Go through the data line by line. Copy each one holding the string "comment".

_Source material_
* * * *

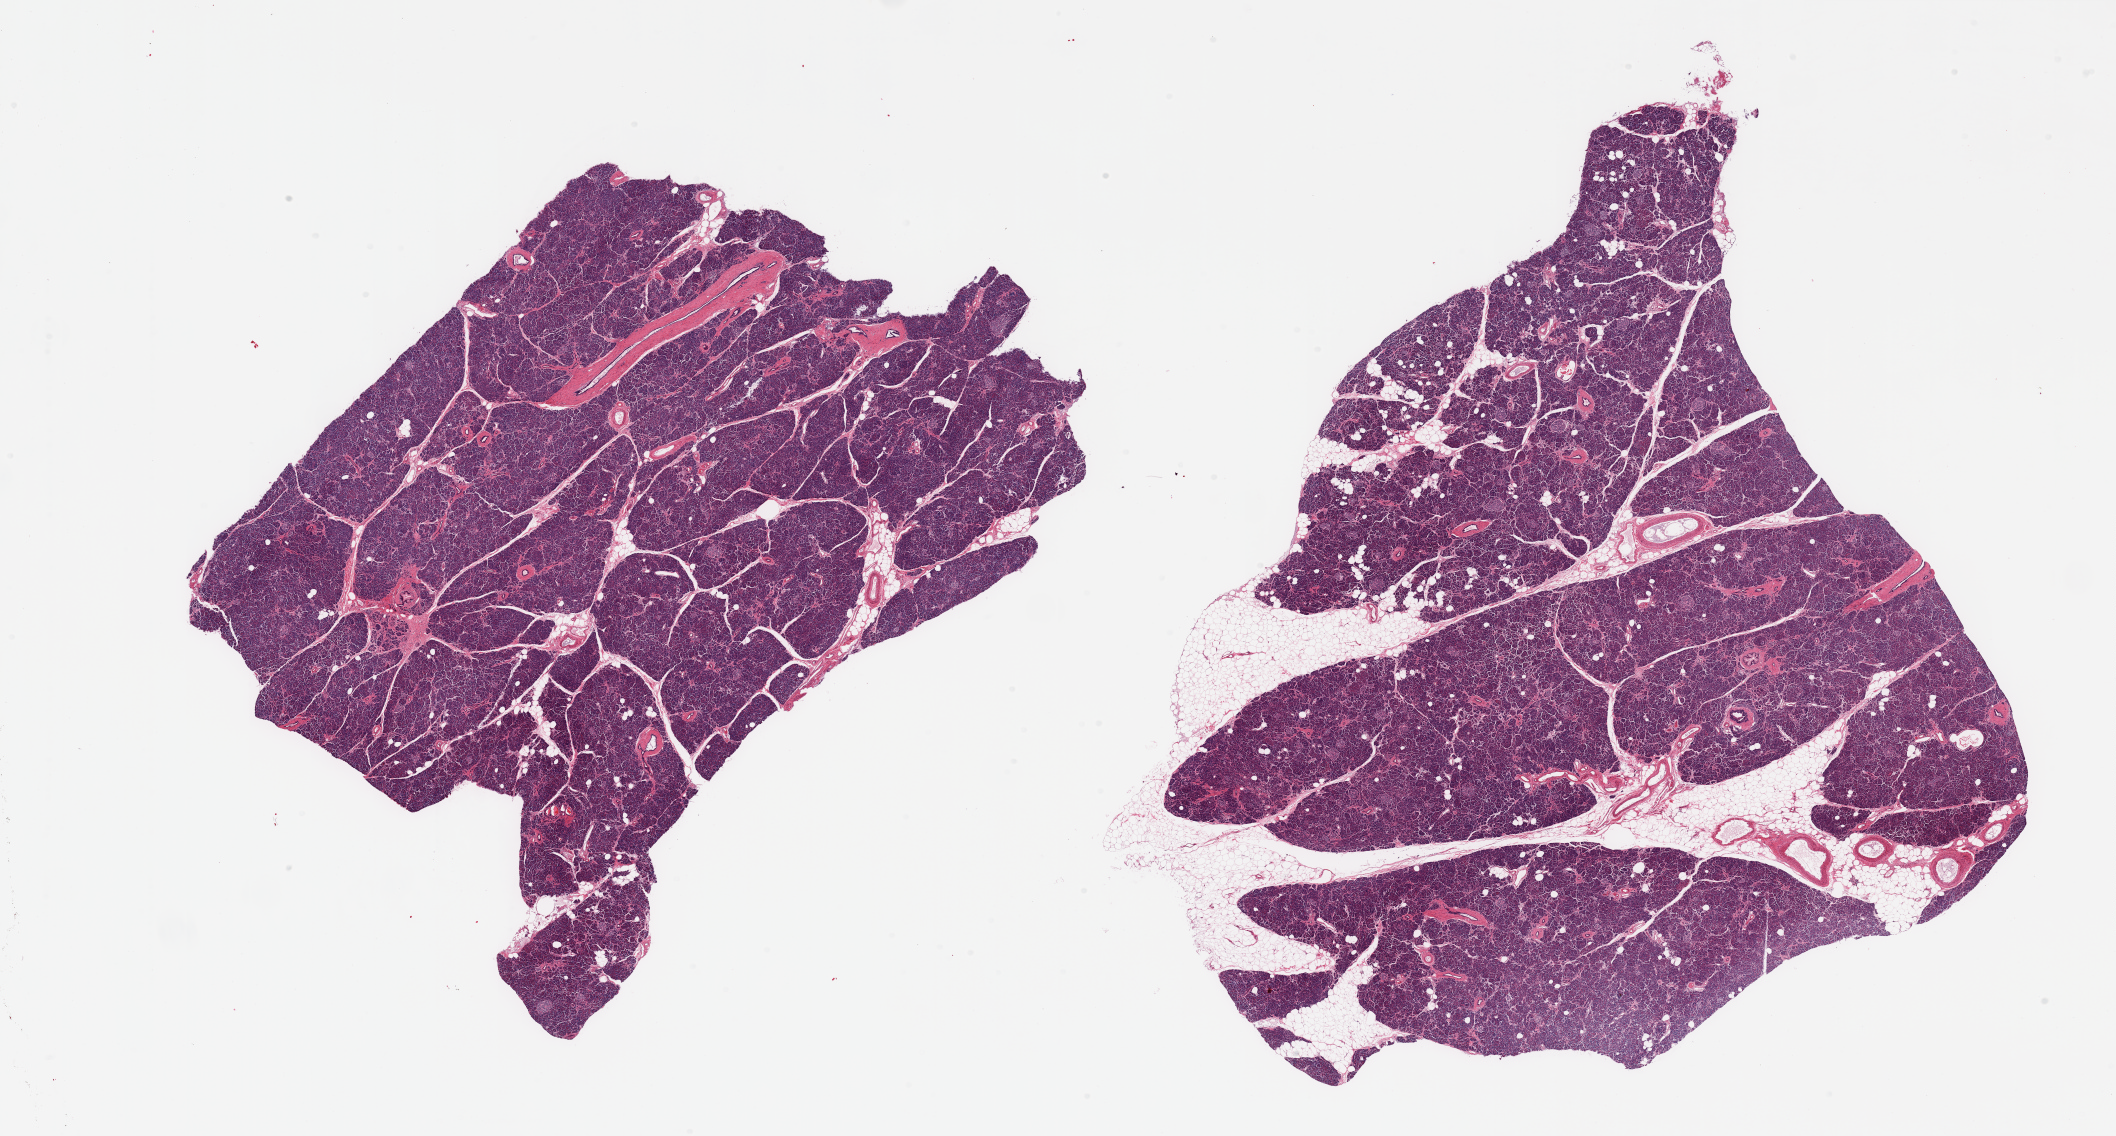
Digitized haematoxylin and eosin-stained section — a low-resolution overview of the entire scanned area, about 33.5 x 18.0 mm (slide scanned at 20x); PAXgene-fixed, paraffin-embedded tissue; target tissue: pancreas; tissue donor sample. Male donor.
Reviewer comment on this tissue sample: 2 pieces, Islets moderately abundant, well-preserve.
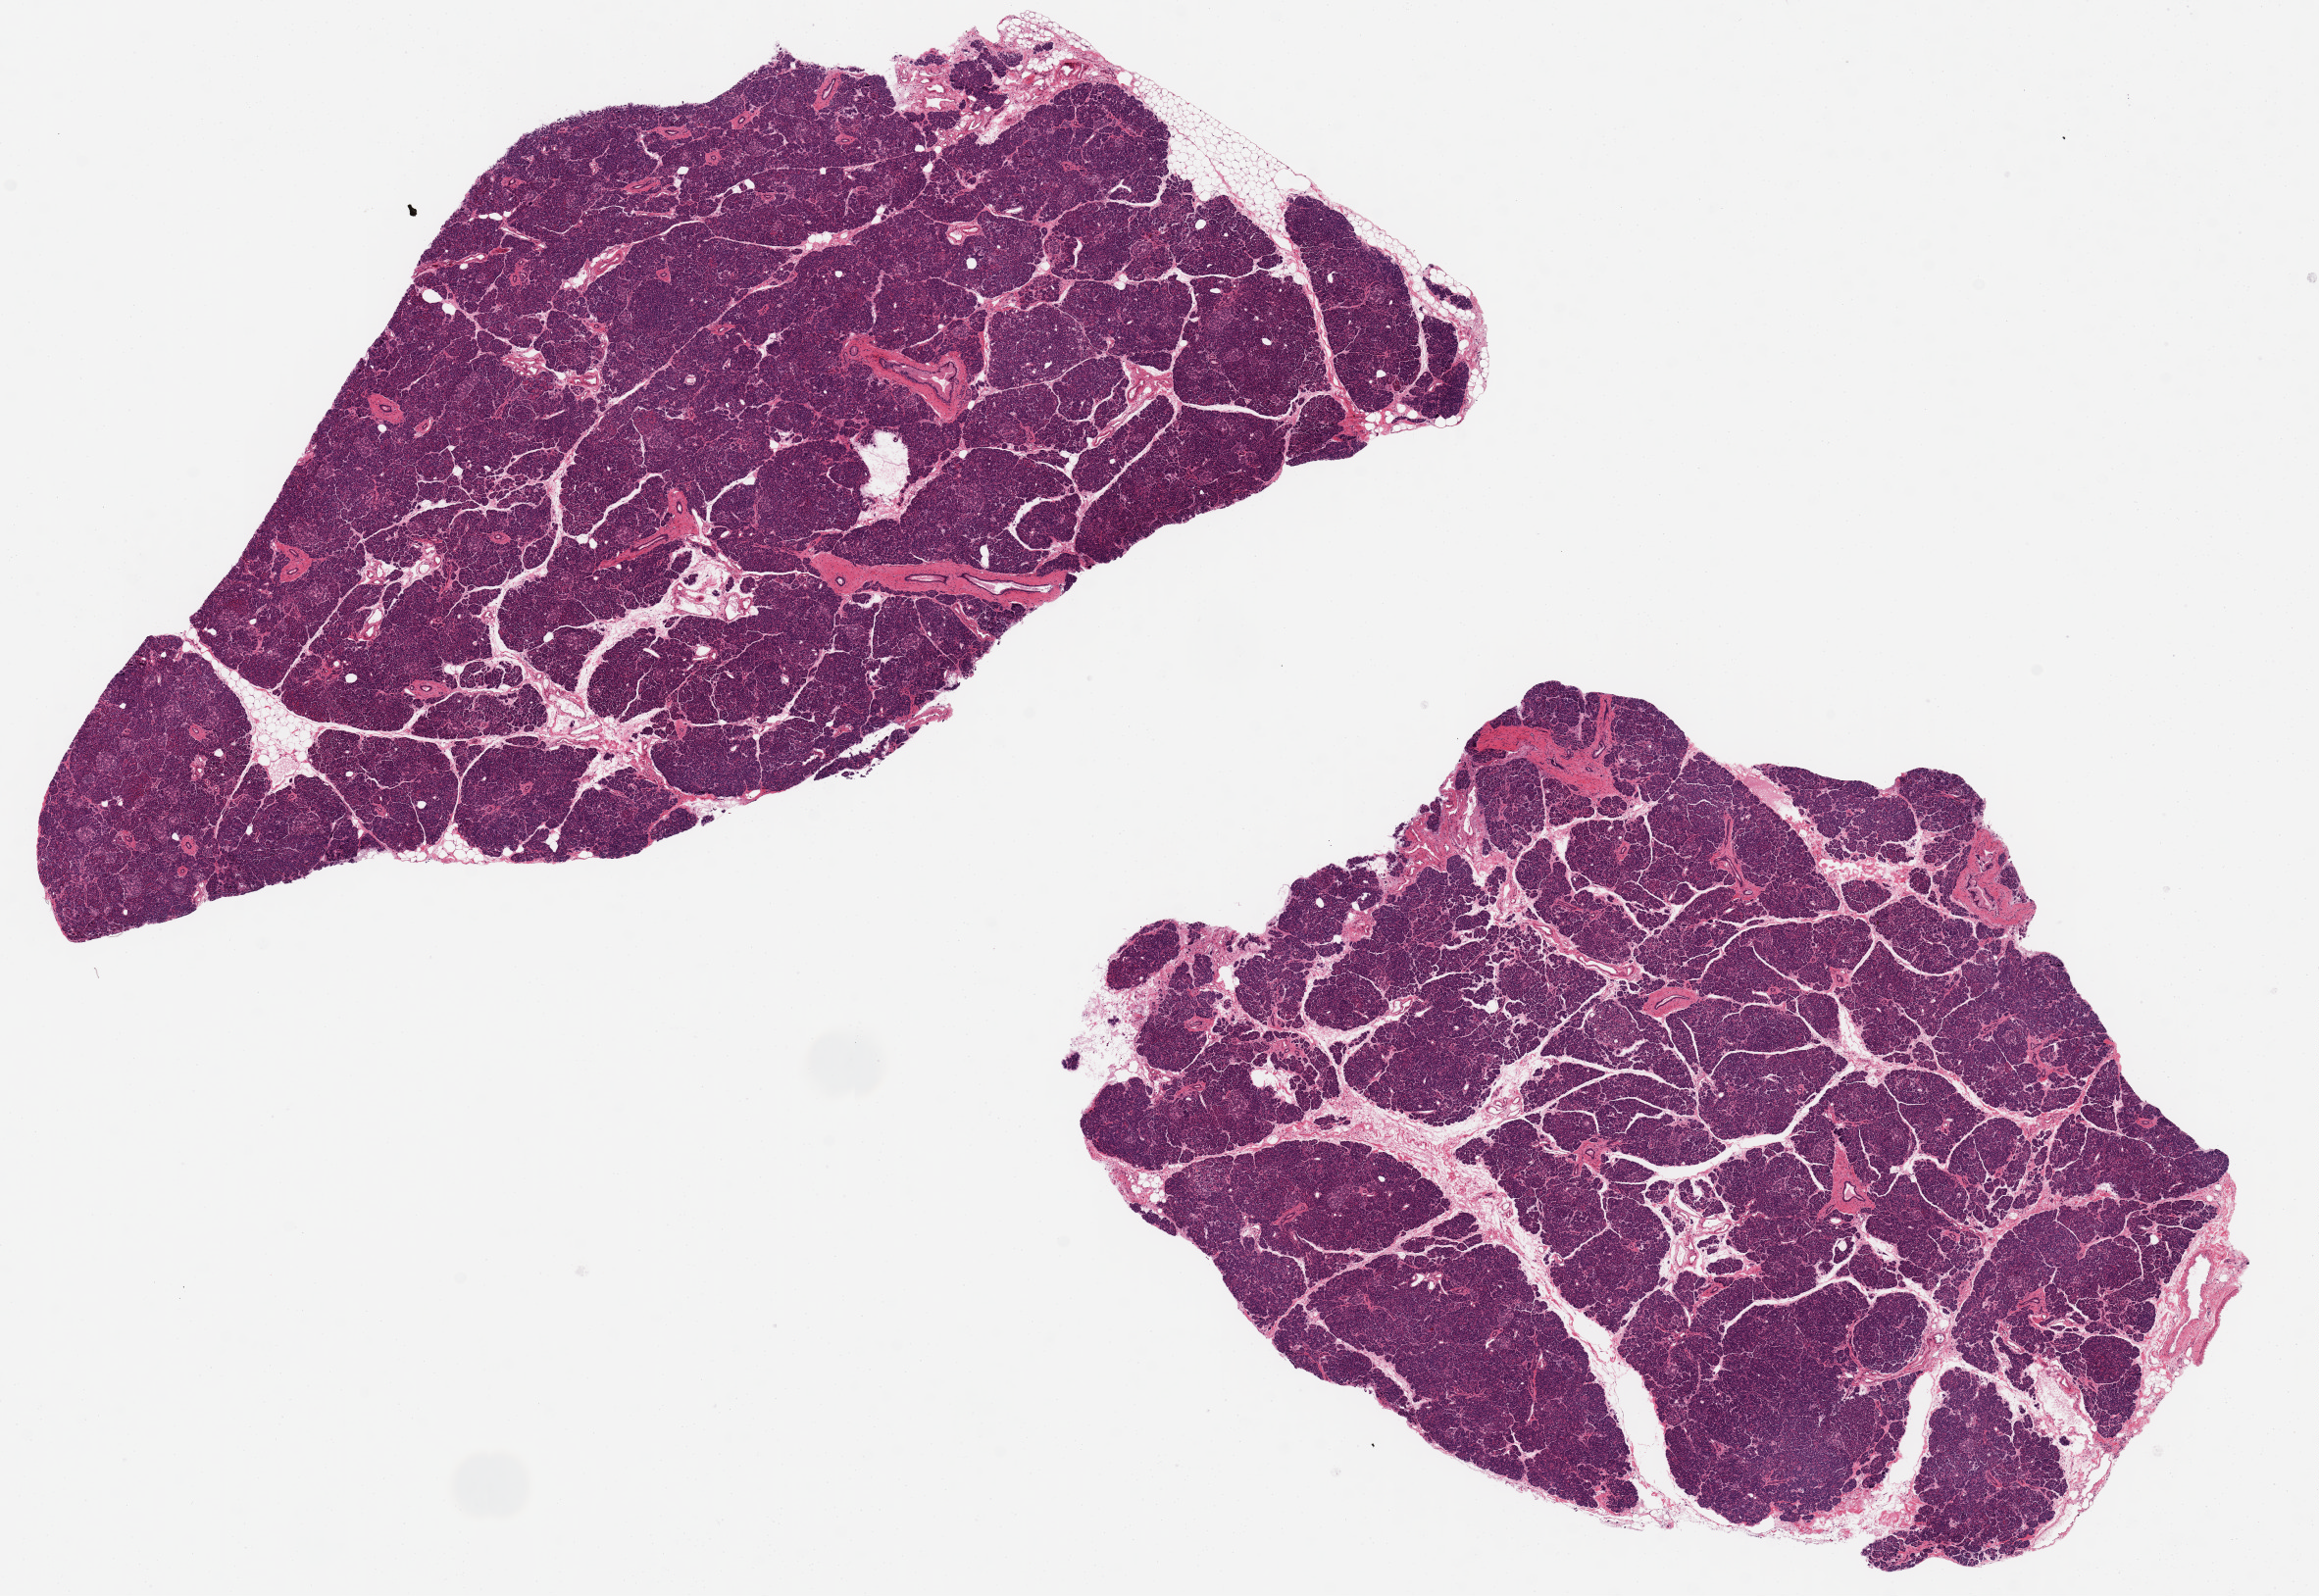
Hematoxylin and eosin (H&E) whole-slide image, brightfield — shown as a low-resolution overview of the whole scanned area (about 18.7 x 12.9 mm, acquisition: 20x scan), PAXgene-fixed paraffin-embedded (PFPE) section, section of pancreas (target tissue), tissue donor sample. Female donor.
- reviewer comment on this tissue sample: 2 aliquots, ~10x7mm. Remarkably well-preserved, minimal fat (<5%)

* * * *

_Response area_
Reviewer comment on this tissue sample: 2 pieces, Islets moderately abundant, well-preserve.
- reviewer comment on this tissue sample: 2 aliquots, ~10x7mm. Remarkably well-preserved, minimal fat (<5%)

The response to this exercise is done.